In David Hartt’s first solo exhibition in Philadelphia, Negative Space / the Last Poet will present a new photographic series and film whose genesis began with a series of photographs by Robert Rauschenberg, who in 1980 documented his journey from Long Island to Captiva, Florida. Hartt repeated this journey using a drone camera to capture the territory covered. The landscape shows the reversal of urban to suburban migration patterns, an extreme concentration and stratification of wealth and power, marginalization and displacement of industry, and the emergent precarity of environmental catastrophe.
Image credit:
Production still from the Last Poet, 2017
HD Video file – Duration 22:20
Score by Daniel Givens
Narration by Francis Fukuyama
David Hartt creates work that unpacks the social, cultural, and economic complexities of his various subjects. He explores how historic ideas and ideals persist or transform over time. Born in Montréal in 1967, he lives and works in Philadelphia. He has an MFA from the School of the Art Institute of Chicago and a BFA from the Department of Visual Arts at the University of Ottawa. His exhibition Stray Light originating with the Museum of Contemporary Art, Chicago traveled to the Studio Museum in Harlem, the Henry Art Gallery, and the Carnegie Museum of Art. A catalog for Stray Light was published by the Museum of Contemporary Photography, Chicago and was supported by a grant from the Graham Foundation for Advanced Studies in the Fine Arts.

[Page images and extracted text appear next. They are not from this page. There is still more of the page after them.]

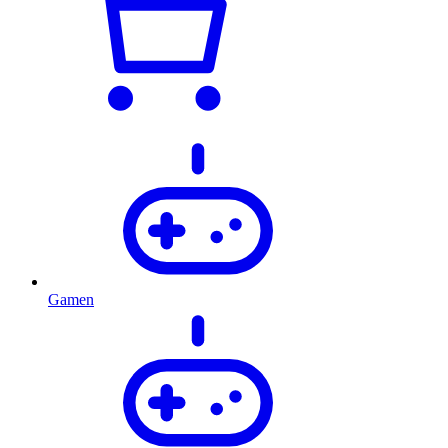
Gamen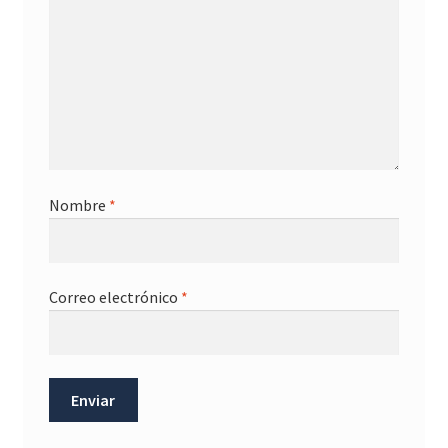
Nombre
*
Correo electrónico
*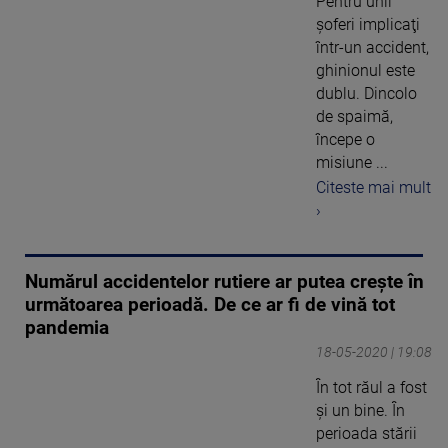
Pentru unii
şoferi implicaţi
într-un accident,
ghinionul este
dublu. Dincolo
de spaimă,
începe o
misiune ...
Citeste mai mult
›
Numărul accidentelor rutiere ar putea crește în
următoarea perioadă. De ce ar fi de vină tot
pandemia
18-05-2020 | 19:08
În tot răul a fost
și un bine. În
perioada stării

Recently David has had solo exhibitions at The Art Institute of Chicago, LA><ART, Los Angeles, and Or Gallery, Vancouver. His work has been included in recent group exhibitions including Ocean of Images: New Photography 2015 at The Museum of Modern Art, Now? Now!: 2015 Biennial of the Americas at the Museum of Contemporary Art Denver, America Is Hard to See at the Whitney Museum of American Art, Shine a light/Surgir de l’ombre: Canadian Biennial at the National Gallery of Canada, AIMA/AGO Photography Prize Exhibition at The Art Gallery of Ontario and Speaking of People: Ebony, Jet and Contemporary Art at The Studio Museum in Harlem.
Meg Onli is the Assistant Curator at the Institute of Contemporary Art at the University of Pennsylvania. Her recent exhibition Speech/Acts explores experimental black poetry and how the social and cultural constructs of language have shaped black American experiences. Prior to joining Institute of Contemporary Art she was the Program Coordinator at the Graham Foundation for Advanced Studies in the Fine Arts. While at the Graham Foundation she worked on the exhibitions Architecture of Independence: African Modernism and Barbara Kasten: Stages. In 2010 she created the website Black Visual Archive for which she was awarded a 2012 Creative Capital/Warhol Foundation Arts Writers Grant. In 2014 she was the recipient of a research grant from the Graham Foundation for the collaborative project Remaking the Black Metropolis: Contemporary Art, Urbanity, and Blackness in America with curator Jamilee Polson Lacy. Onli holds a Master’s degree in art history from the Courtauld Institute of Art. Her writing has appeared in Art21, Daily Serving, and Art Papers.